Tuesday, June 16, 2015

Russians’ Social Bonds Increasing, Giving Them Resource for Protest, Schulmann Says


Paul Goble

 

            Staunton, June 16 – Social networks among Russians have grown and deepened over the last two years, according to a poll conducted by the Russian Academy of Economics and State Service, thus creating the basis for the rise of civil society and more protests by making Russians less dependent on the state.

 

            In a commentary on this 6,000-person poll in “Vedomosti” yesterday, Ekaterina Schulmann of that academy says that this, not the responses to explicitly political questions, is the survey’s most important finding. (For the poll, see ranepa.ru/about-the-academy/consulting-services/evrobarometr.html; for her analysis, vedomosti.ru/opinion/articles/2015/06/16/596463-lyudi-stanovyatsya-blizhe).

 

            “The least valuable part of the research,” she says, “is its political block.  Much more important is that portion devoted to how people assess their own lives and what they would like to change.  And within that, the most significant concerns changes in “social capital” with “the growth of so-called strong and weak social ties.”

 

            Put in simplest terms, Schulmann says, “’strong ties’” are defined by the researches as those which exist between people who could ask each other for a loan or take a vacation together, while “’weak’” ones are those in which the participants feel free to ask for a recommendation for a job or for a child in school.

 

            It is of course “difficult to say how realistically citizens asses the strength of their ties and their extent and how closely their ideas correspond to reality.”  But “what is important is something else: in comparison with the result of 2012,” respondents say that now, “the number of their strong social links has doubled, and the number of weak ones gone up by 1.5 times.”

 

            “The importance of this fact for social and economic self-assessment of people is enormous,” Schulmann says. The study’s authors seek to link this trend with what they call “’political optimism,’” but in fact, “there is nothing political in this optimism” and it does not speak to public attitudes toward the leadership of the country.

 

            “People who feel themselves part of a social network think that they can get by without the state: their feeling of subjective well-being is growing not because they are well led but because they have become more confident in themselves,” Schulmann continues.
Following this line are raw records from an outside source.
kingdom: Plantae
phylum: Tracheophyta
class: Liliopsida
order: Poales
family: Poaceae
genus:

And that is explained by “a different correlation.”

 

            That is the one “between the growth in the number of ties and the reduction of trust in government institutions,” and consequently, the reason for such a rapid growth in the number of social ties “is not state policy” which in fact has “destroyed any chance for legal political and social activity.”  Instead, it lies elsewhere.

 

            Specifically, it is a product of the joint impact of relative material well-being over the last decade “and the corresponding growth of labor and residential mobility and new information technologies” like mobile phones, Skype and online social networks, according to the Moscow scholar.

 

            “It is difficult to overrate the importance of this trend,” she says, because it shows that the social atomization of Soviet times is being overcome. “Post-Soviet citizens like graduates of children’s homes and jails knew a lot which an individual shouldn’t know,” but they lacked “the basic habits of social life which are based not on a struggle of all against all … but on cooperation and the exchange of services and trust.”

 

            Such a growth in horizontal ties provides “the substrate out of which grows civil society” rather than as some imagine from “’correct values’ or democratic convictions.”  Those are “secondary,” she says.

 

            And here lies a paradox, Schulmann argues, that “all political regimes of a semi-authoritarian type encounter.”  Such feelings of community “make people at one and the same time braver and happier” and that means they are pleased with much that is happening but are ready and able to protest against what they don’t like.

 

             Many Russians to this day accept the “vulgarized Marxist myth” that “only ‘people driven to despair’ protest.  In fact, for protest, one needs resources: the starving do not take part in political life but rather look for food.” With the growth of ties, Russians are acquiring some of the resources needed to protest.

 

            But there is a problem: “the political regime does not foresee any legal mechanisms of civic activity: neither protest not expressions of loyalty. Therefore, it suppresses the first and imitates the second even though it could incorporate both one and the other if it were a little more open and democratic.”

 

            How will the Kremlin respond? Schulmann asks rhetorically, suggesting that “Each hybrid seeks its own methods, but they reduce nonetheless to two [opposing] strategies: resist and collapse or adapt and democratize.”